*What the task requires*:
Reproduce every text line of the data below word for word, and leave the pictures out of your answer.

━━ Listed entries

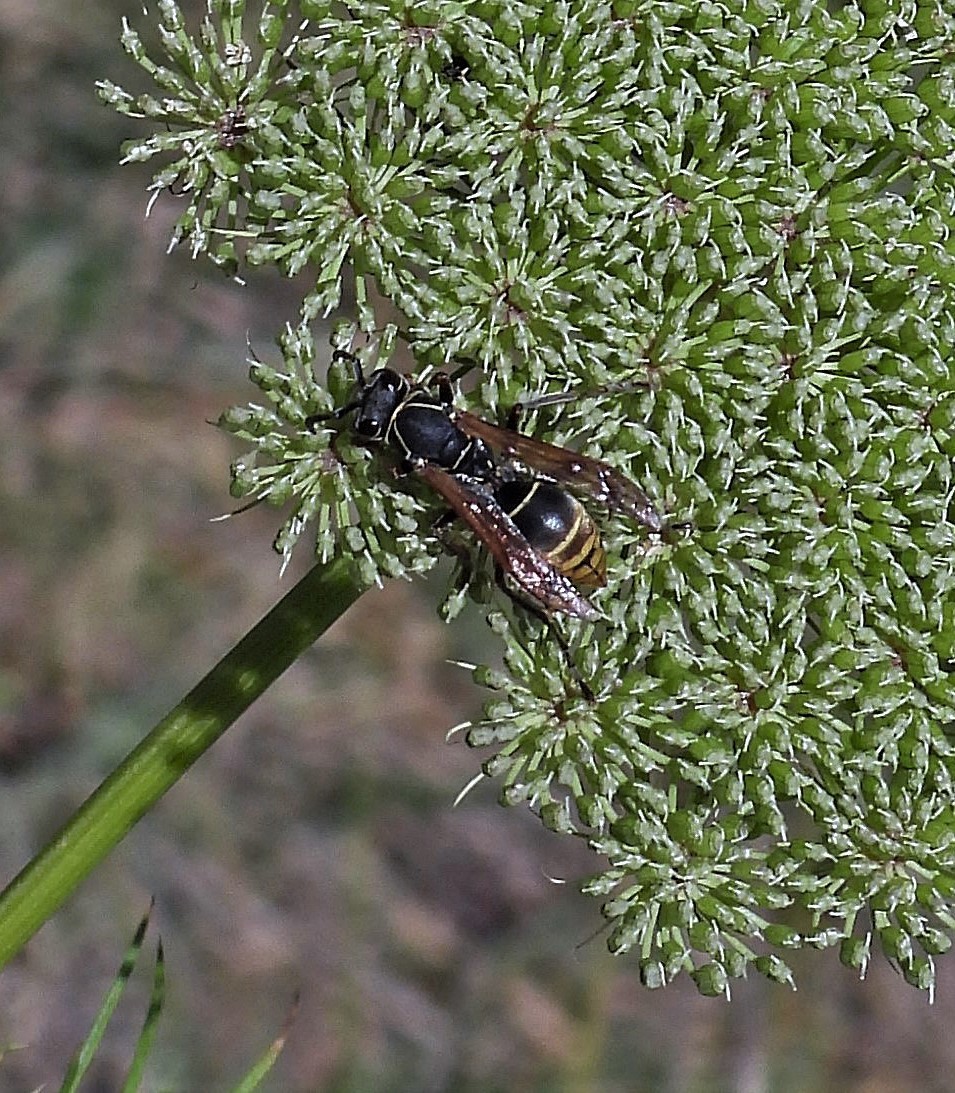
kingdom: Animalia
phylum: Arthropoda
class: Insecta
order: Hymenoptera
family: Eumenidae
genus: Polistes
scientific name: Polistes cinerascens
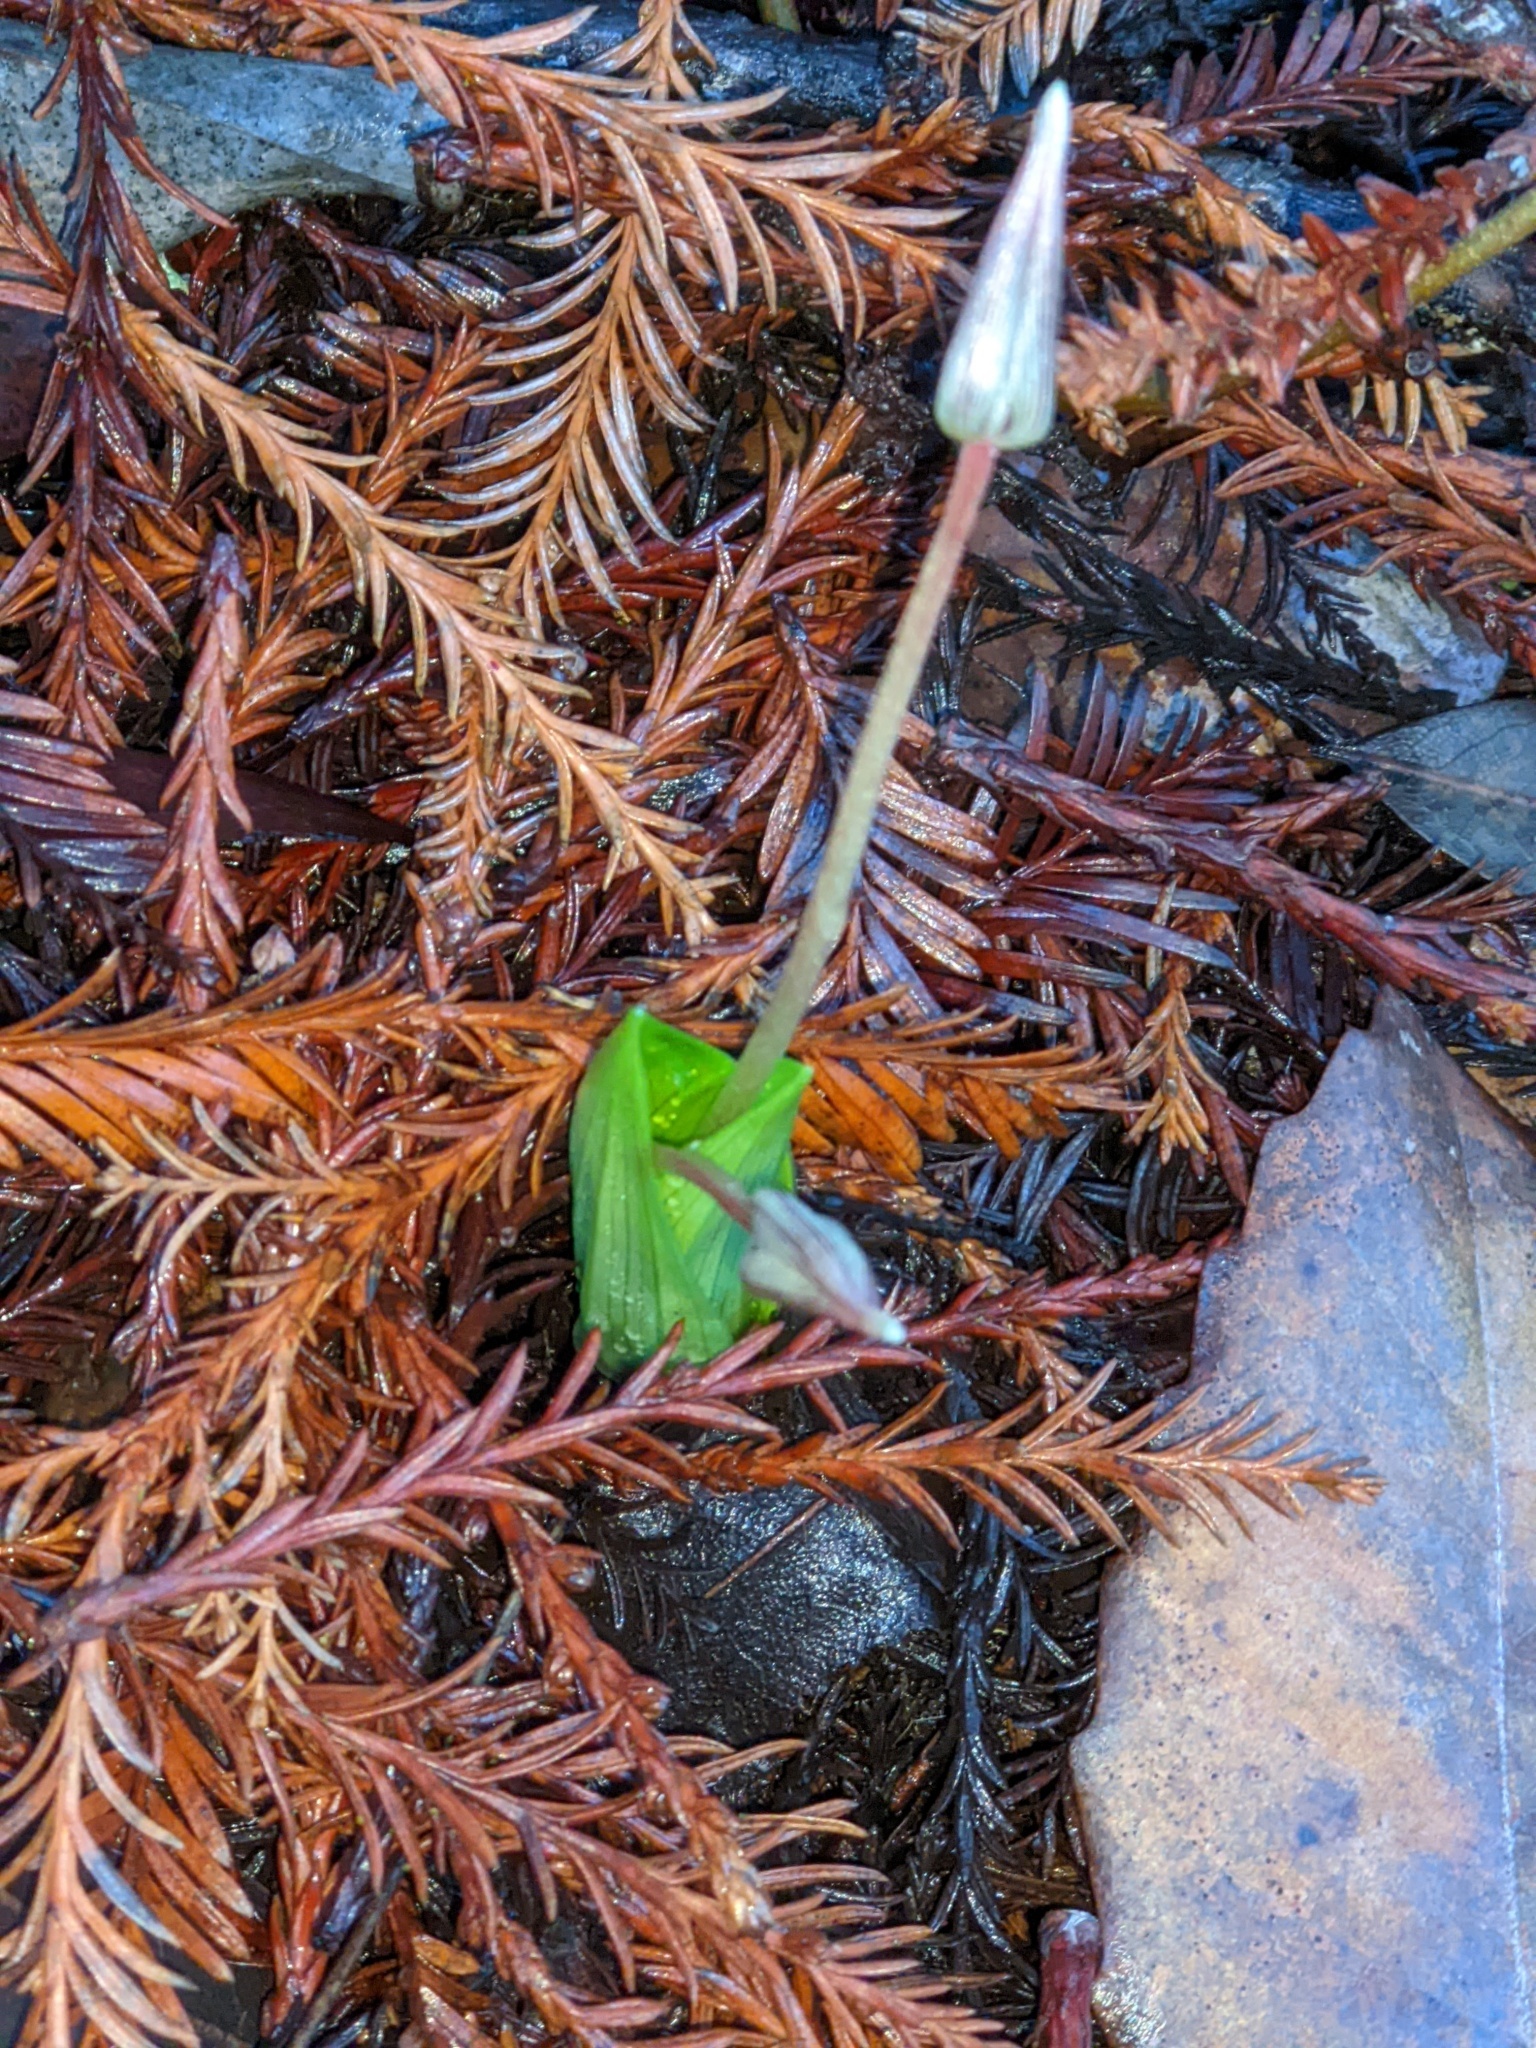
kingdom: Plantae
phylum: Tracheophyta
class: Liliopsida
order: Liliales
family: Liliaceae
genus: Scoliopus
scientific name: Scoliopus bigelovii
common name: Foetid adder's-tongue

━━━━

*Final answer*:
kingdom: Animalia
phylum: Arthropoda
class: Insecta
order: Hymenoptera
family: Eumenidae
genus: Polistes
scientific name: Polistes cinerascens
kingdom: Plantae
phylum: Tracheophyta
class: Liliopsida
order: Liliales
family: Liliaceae
genus: Scoliopus
scientific name: Scoliopus bigelovii
common name: Foetid adder's-tongue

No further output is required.